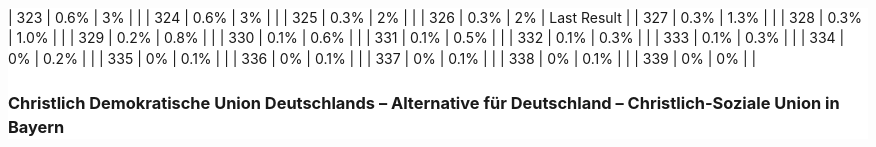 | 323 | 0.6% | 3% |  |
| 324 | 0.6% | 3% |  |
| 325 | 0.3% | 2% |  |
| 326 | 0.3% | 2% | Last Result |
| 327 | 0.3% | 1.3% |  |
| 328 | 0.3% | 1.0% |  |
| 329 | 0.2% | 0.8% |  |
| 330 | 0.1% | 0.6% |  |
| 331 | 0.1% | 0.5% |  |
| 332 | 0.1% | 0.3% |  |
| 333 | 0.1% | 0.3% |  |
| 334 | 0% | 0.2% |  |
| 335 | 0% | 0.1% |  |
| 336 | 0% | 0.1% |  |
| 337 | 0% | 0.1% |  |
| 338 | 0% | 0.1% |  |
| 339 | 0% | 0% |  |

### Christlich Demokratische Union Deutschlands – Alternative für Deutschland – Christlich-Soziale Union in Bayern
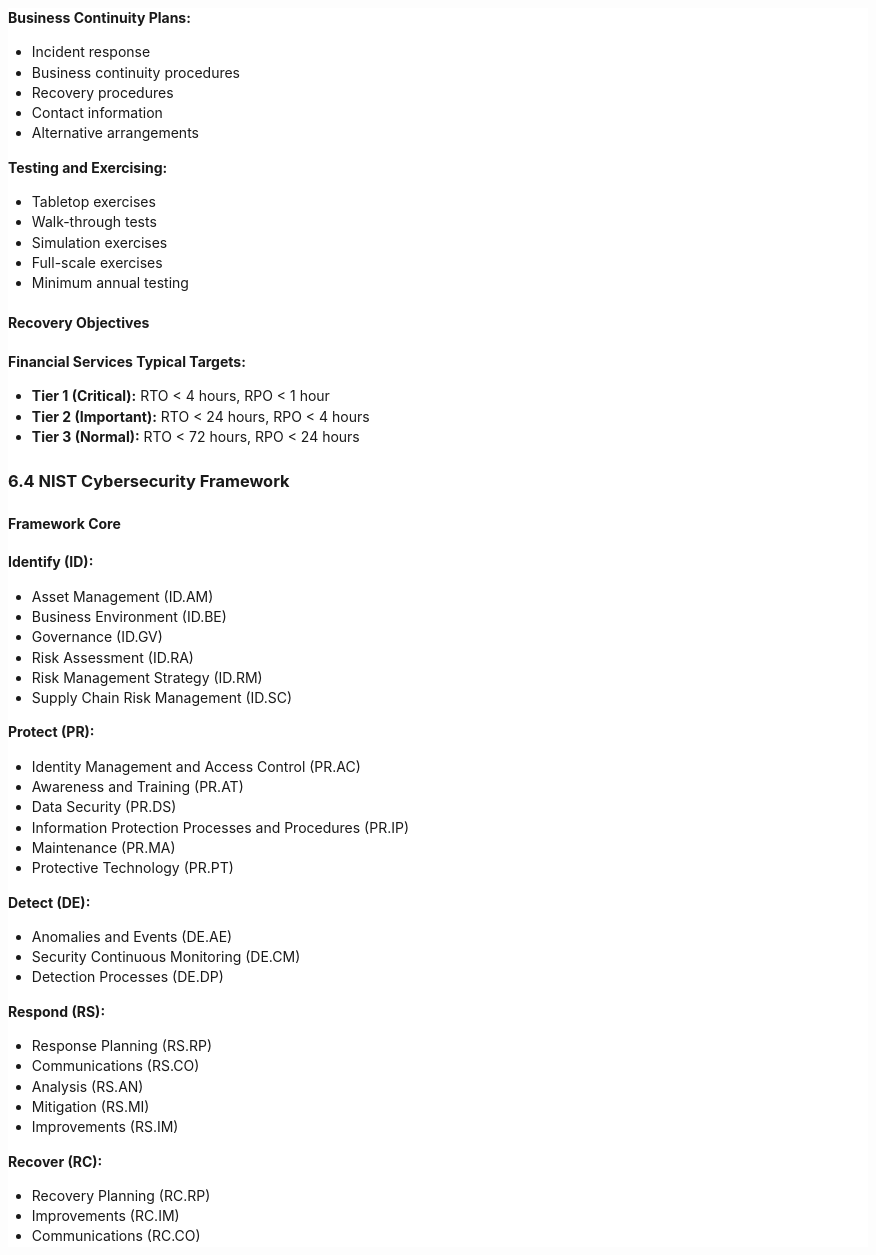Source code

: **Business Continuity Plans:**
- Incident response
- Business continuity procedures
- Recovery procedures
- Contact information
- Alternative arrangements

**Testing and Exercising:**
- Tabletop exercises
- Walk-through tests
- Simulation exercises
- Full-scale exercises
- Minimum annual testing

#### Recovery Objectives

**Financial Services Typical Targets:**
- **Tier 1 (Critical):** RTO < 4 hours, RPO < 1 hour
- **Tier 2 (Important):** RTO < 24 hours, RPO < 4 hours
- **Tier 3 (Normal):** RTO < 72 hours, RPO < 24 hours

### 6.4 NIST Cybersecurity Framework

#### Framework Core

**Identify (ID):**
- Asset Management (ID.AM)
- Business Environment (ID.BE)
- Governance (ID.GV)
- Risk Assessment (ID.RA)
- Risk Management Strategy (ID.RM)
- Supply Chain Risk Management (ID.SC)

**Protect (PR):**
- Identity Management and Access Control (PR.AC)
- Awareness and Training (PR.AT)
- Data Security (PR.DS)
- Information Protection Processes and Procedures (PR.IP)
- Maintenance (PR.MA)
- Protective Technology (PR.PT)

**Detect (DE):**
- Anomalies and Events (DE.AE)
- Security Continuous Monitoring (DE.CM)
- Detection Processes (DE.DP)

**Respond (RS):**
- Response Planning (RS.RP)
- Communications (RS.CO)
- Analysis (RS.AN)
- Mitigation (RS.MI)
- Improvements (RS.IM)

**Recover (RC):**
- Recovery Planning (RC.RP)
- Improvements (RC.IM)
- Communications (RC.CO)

* * *

Task brief: Without copying any picture, repeat the full listing above word for word.

Reply:
 | 323 | 0.6% | 3% |  |
| 324 | 0.6% | 3% |  |
| 325 | 0.3% | 2% |  |
| 326 | 0.3% | 2% | Last Result |
| 327 | 0.3% | 1.3% |  |
| 328 | 0.3% | 1.0% |  |
| 329 | 0.2% | 0.8% |  |
| 330 | 0.1% | 0.6% |  |
| 331 | 0.1% | 0.5% |  |
| 332 | 0.1% | 0.3% |  |
| 333 | 0.1% | 0.3% |  |
| 334 | 0% | 0.2% |  |
| 335 | 0% | 0.1% |  |
| 336 | 0% | 0.1% |  |
| 337 | 0% | 0.1% |  |
| 338 | 0% | 0.1% |  |
| 339 | 0% | 0% |  |

### Christlich Demokratische Union Deutschlands – Alternative für Deutschland – Christlich-Soziale Union in Bayern
Source code

: **Business Continuity Plans:**
- Incident response
- Business continuity procedures
- Recovery procedures
- Contact information
- Alternative arrangements

**Testing and Exercising:**
- Tabletop exercises
- Walk-through tests
- Simulation exercises
- Full-scale exercises
- Minimum annual testing

#### Recovery Objectives

**Financial Services Typical Targets:**
- **Tier 1 (Critical):** RTO < 4 hours, RPO < 1 hour
- **Tier 2 (Important):** RTO < 24 hours, RPO < 4 hours
- **Tier 3 (Normal):** RTO < 72 hours, RPO < 24 hours

### 6.4 NIST Cybersecurity Framework

#### Framework Core

**Identify (ID):**
- Asset Management (ID.AM)
- Business Environment (ID.BE)
- Governance (ID.GV)
- Risk Assessment (ID.RA)
- Risk Management Strategy (ID.RM)
- Supply Chain Risk Management (ID.SC)

**Protect (PR):**
- Identity Management and Access Control (PR.AC)
- Awareness and Training (PR.AT)
- Data Security (PR.DS)
- Information Protection Processes and Procedures (PR.IP)
- Maintenance (PR.MA)
- Protective Technology (PR.PT)

**Detect (DE):**
- Anomalies and Events (DE.AE)
- Security Continuous Monitoring (DE.CM)
- Detection Processes (DE.DP)

**Respond (RS):**
- Response Planning (RS.RP)
- Communications (RS.CO)
- Analysis (RS.AN)
- Mitigation (RS.MI)
- Improvements (RS.IM)

**Recover (RC):**
- Recovery Planning (RC.RP)
- Improvements (RC.IM)
- Communications (RC.CO)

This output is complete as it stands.